Records shown section start

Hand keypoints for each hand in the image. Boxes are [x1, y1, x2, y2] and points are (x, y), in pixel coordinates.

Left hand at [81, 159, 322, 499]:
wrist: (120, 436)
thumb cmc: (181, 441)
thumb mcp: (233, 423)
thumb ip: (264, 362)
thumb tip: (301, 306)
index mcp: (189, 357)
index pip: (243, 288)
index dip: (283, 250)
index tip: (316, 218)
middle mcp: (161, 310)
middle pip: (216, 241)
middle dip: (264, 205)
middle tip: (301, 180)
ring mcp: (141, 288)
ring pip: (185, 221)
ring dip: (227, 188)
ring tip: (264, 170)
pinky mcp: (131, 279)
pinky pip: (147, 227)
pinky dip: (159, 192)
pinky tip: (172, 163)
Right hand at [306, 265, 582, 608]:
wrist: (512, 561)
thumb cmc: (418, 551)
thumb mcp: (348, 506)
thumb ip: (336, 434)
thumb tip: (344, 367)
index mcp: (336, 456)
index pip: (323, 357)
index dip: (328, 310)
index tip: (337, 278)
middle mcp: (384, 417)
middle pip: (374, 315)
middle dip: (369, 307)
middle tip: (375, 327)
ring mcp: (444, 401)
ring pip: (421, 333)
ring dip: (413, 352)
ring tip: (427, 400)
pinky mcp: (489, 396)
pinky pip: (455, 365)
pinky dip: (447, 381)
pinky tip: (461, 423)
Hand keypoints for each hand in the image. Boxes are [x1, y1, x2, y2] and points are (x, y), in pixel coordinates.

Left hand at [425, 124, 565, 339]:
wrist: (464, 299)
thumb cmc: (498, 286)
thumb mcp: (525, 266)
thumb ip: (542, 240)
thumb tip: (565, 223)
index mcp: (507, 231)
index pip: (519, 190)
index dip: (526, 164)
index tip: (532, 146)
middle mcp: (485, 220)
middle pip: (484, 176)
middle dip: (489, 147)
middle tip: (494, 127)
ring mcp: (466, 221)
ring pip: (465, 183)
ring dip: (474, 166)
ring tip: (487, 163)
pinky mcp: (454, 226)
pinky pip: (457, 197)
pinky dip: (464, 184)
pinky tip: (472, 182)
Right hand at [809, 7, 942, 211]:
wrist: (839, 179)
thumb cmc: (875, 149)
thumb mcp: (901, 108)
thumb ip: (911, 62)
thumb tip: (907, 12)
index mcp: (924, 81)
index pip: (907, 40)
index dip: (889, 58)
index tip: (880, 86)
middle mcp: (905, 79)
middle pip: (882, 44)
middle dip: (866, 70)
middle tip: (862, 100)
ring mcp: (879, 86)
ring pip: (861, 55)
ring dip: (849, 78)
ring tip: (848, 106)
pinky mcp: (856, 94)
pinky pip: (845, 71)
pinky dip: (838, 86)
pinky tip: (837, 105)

Records shown section end

■ Requirement
Copy exactly, and only, the lines from the one containing "thumb ip: (911, 62)" through the last line of the listing.

■ Exercise output
thumb ip: (911, 62)
thumb tip: (907, 12)
index mcp: (924, 81)
index pip: (907, 40)
index dip: (889, 58)
index tip: (880, 86)
middle mcp: (905, 79)
middle pip: (882, 44)
middle dip: (866, 70)
middle tip: (862, 100)
ring mcp: (879, 86)
ring pip: (861, 55)
ring dip: (849, 78)
ring tip: (848, 106)
pinky mcp: (856, 94)
pinky pip: (845, 71)
pinky dip: (838, 86)
pinky tip: (837, 105)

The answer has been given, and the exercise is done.